### WHAT IS REQUIRED
Only the lines from the one containing "Facilities: Wifi" through the last line of the entries are wanted. Transcribe them exactly.

BEGIN DATA PROVIDED

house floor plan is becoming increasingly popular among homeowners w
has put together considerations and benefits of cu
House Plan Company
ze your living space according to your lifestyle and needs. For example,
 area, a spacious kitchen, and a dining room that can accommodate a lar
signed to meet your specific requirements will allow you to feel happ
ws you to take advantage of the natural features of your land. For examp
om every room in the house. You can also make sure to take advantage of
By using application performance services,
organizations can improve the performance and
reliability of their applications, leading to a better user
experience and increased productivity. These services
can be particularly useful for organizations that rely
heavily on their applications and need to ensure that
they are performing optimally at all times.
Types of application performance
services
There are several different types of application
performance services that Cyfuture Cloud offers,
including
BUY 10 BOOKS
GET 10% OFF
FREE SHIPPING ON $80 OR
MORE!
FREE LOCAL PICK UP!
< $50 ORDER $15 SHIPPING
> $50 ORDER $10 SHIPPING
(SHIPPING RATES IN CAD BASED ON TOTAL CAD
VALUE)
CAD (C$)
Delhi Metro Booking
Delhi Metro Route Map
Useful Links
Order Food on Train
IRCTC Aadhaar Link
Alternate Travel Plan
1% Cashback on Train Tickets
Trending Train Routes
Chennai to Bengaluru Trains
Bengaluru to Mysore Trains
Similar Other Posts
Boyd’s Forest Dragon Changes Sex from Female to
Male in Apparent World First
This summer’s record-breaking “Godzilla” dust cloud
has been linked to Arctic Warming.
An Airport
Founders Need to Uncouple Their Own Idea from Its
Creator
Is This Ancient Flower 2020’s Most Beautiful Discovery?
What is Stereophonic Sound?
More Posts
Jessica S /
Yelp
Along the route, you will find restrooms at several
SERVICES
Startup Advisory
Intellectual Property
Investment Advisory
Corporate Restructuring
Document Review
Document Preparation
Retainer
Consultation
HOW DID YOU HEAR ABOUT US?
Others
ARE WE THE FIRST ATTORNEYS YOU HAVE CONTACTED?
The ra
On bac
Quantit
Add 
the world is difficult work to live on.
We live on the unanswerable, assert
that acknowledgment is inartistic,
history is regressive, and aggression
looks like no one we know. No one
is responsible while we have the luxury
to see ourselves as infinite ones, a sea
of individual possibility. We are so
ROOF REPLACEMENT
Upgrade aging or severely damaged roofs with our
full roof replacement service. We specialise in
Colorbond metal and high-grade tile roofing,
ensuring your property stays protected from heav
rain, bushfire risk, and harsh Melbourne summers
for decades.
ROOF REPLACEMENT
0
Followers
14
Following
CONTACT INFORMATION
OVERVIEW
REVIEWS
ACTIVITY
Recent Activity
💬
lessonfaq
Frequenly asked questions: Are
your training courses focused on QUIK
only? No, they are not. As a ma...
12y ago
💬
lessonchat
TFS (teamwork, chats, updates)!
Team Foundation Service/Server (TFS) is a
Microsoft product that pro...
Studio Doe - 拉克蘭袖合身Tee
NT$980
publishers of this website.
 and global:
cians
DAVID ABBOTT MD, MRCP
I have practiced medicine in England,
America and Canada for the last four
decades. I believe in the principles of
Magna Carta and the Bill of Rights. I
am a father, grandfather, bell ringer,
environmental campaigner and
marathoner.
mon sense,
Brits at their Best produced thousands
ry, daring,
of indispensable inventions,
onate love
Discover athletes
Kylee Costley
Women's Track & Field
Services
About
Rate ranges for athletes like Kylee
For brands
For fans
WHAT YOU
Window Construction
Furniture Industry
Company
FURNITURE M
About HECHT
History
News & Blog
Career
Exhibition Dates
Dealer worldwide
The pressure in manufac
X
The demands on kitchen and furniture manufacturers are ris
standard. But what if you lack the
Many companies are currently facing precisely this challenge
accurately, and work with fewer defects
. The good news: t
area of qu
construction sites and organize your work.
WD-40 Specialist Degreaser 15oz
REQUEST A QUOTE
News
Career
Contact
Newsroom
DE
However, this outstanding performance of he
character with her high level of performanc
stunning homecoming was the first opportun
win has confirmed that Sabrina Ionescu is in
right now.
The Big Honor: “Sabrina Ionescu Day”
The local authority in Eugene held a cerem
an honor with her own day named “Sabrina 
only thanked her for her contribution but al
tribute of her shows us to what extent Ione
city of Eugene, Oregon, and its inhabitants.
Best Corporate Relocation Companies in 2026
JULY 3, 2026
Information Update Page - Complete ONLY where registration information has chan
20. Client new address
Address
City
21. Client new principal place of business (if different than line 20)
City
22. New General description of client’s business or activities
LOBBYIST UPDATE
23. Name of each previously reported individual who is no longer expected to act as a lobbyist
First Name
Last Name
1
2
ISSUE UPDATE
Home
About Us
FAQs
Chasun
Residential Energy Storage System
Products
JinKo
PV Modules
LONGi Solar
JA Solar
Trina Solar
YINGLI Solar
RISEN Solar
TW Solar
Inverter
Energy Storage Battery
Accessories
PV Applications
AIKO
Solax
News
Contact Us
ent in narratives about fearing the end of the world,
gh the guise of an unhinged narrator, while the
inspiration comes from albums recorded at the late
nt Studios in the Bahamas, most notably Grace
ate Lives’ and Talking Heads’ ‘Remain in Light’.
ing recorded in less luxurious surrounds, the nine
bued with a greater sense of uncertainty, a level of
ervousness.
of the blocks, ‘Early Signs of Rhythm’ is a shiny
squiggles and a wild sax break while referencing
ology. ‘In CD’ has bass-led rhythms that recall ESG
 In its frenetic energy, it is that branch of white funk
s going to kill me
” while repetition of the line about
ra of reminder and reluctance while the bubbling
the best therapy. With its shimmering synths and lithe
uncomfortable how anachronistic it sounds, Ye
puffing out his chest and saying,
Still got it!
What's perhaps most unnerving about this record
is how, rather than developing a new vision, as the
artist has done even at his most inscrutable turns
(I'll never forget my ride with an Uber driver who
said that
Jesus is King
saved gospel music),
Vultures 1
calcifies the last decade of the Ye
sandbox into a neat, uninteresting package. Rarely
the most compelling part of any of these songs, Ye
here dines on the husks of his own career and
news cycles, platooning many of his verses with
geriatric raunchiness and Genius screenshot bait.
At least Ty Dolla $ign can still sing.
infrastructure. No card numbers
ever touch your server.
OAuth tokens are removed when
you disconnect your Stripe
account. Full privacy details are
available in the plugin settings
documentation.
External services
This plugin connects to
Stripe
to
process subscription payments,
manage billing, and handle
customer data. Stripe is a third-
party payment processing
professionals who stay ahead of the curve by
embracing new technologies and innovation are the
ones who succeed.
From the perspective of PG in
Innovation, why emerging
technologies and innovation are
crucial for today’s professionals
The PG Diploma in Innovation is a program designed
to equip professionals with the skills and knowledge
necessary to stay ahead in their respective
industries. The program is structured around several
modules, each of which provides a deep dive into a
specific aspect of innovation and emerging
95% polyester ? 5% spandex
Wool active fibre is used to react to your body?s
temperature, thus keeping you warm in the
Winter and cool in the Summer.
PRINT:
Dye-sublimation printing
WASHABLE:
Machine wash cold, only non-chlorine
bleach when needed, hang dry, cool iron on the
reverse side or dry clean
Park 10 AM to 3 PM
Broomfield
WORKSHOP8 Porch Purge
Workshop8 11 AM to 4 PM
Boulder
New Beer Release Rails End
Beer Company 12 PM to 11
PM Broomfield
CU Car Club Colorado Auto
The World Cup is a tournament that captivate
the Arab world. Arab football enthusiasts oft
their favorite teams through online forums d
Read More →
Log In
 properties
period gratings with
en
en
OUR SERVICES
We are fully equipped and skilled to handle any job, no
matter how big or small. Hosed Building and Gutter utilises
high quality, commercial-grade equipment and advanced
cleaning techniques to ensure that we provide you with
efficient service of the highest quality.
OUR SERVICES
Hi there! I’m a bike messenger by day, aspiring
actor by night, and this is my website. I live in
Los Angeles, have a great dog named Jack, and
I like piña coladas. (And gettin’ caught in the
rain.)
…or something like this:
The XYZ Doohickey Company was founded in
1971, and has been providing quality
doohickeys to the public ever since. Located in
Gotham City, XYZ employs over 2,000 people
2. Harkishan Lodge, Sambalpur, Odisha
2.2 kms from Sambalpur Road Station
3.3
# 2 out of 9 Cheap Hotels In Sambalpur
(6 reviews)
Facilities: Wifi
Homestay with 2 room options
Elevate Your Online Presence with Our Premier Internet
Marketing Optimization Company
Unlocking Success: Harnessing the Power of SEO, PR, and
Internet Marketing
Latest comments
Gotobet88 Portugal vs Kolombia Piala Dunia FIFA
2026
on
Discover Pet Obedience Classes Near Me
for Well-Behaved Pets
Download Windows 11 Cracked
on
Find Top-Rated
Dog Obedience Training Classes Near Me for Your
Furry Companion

END DATA PROVIDED

### YOUR SOLUTION
Facilities: Wifi
Homestay with 2 room options
Elevate Your Online Presence with Our Premier Internet
Marketing Optimization Company
Unlocking Success: Harnessing the Power of SEO, PR, and
Internet Marketing
Latest comments
Gotobet88 Portugal vs Kolombia Piala Dunia FIFA
2026
on
Discover Pet Obedience Classes Near Me
for Well-Behaved Pets
Download Windows 11 Cracked
on
Find Top-Rated
Dog Obedience Training Classes Near Me for Your
Furry Companion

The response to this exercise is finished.